"In the Sunlight" | Oil on Linen | 9 x 12 inches

Illuminations: Highlighting the work of painter Abigail Gutting

The exhilaration of speed, of competition, of the long shadows flying behind: These are the fleeting seconds captured in the paintings of Abigail Gutting. Her work keeps you in the moment, whether it’s that of a rodeo or the wild pastures of Idaho. Carrying the tradition of the American West into the 21st century, her paintings spark insight and intimacy.

“I want people to feel the grit on their teeth, the hoofbeats of the horses as they run by, it’s exciting and adventuresome and I want these images to resonate with people in this way,” she says. “These are horses I’ve photographed, horses I’ve seen in action.”

“Nowhere to Go” | Oil on Linen | 24 x 30 inches

Both her parents have a history with horses, so it’s always been in her blood. She worked her way through painting landscapes, portraits and still life until she settled on the West, “because it was irresistible,” she says. “The American West has been well-loved in our home, with its fiction and lifestyle, so it seemed right for me to focus on that, and specifically on horses, since I’ve loved them since I was child.”

But it’s not the Black Beauty kind of horses that make their way into her paintings. It’s the working horses, the pick-up horses and the broncs.
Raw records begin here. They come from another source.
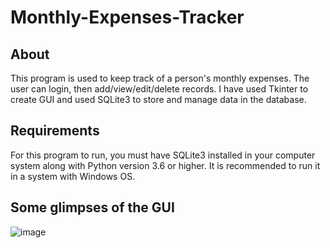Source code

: # Monthly-Expenses-Tracker
## About
This program is used to keep track of a person's monthly expenses. The user can login, then add/view/edit/delete records. I have used Tkinter to create GUI and used SQLite3 to store and manage data in the database.
## Requirements
For this program to run, you must have SQLite3 installed in your computer system along with Python version 3.6 or higher. It is recommended to run it in a system with Windows OS.
## Some glimpses of the GUI
![image](https://user-images.githubusercontent.com/55046164/133919964-49d67f8d-9982-4871-a338-985dab34268a.png)

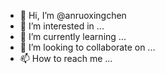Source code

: - 👋 Hi, I’m @anruoxingchen
- 👀 I’m interested in ...
- 🌱 I’m currently learning ...
- 💞️ I’m looking to collaborate on ...
- 📫 How to reach me ...

<!---
anruoxingchen/anruoxingchen is a ✨ special ✨ repository because its `README.md` (this file) appears on your GitHub profile.
You can click the Preview link to take a look at your changes.
--->
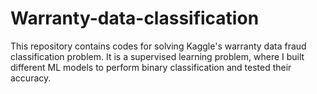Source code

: # Warranty-data-classification
This repository contains codes for solving Kaggle's warranty data fraud classification problem. It is a supervised learning problem, where I built different ML models to perform binary classification and tested their accuracy.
“Palomino Duststorm” | Oil on Linen | 36 x 24 inches

“For me, the attitude of the horse communicates the feel of the piece and determines the materials I use when I’m working,” she says. “Especially the saddle broncs that are so full of attitude.”

The adventure, the orneriness, the beauty as well as the magnificence of the animals combined in a single action or movement epitomize the Western spirit.

“The pick-up horses are amazing to watch work. They’re steady, hardworking and they’re reliable,” she says of the horses used to “pick up” the bronc riders after they’re thrown. “In the middle of all the action they’re as steady as can be, and it’s wonderful to see,” Gutting says, adding that rodeo is a celebration of the West.

The artist shares a studio with her mother, the well-known landscape painter Susan Gutting, and her father is a veterinarian, which may have made her life choice as a painter of horses and other animals (buffalo, deer and antelope) inevitable. “It’s fabulous because there’s a give-and-take, an honesty, that we share,” Gutting says. “When I start a piece, I start with an anatomically correct pencil drawing, and my dad’s expertise as a vet is my go-to for accuracy. Once that’s set I get going with the oil painting, and then I can share ideas with my mom.”

Gutting starts with the shadows, creating dimension and form. “I learned that from a Greg Beecham workshop years ago,” she says. “From there I work out into the lighter aspects of the piece, and then build on it as I go. Greg taught me to transition from shadow to light by using color, that’s something I’ve been doing over the last few years.”

Gutting’s work is represented by the Coeur d’Alene Gallery in Coeur d’Alene, Idaho; Dick Idol Gallery in Whitefish, Montana; and the Bozeman Trail Gallery in Sheridan, Wyoming. In March, Gutting will participate in The Night of Artists exhibition at the Briscoe Art Museum in San Antonio, Texas, and during the Out West Art Show and First Strike Auction during Western Art Week in Great Falls, Montana.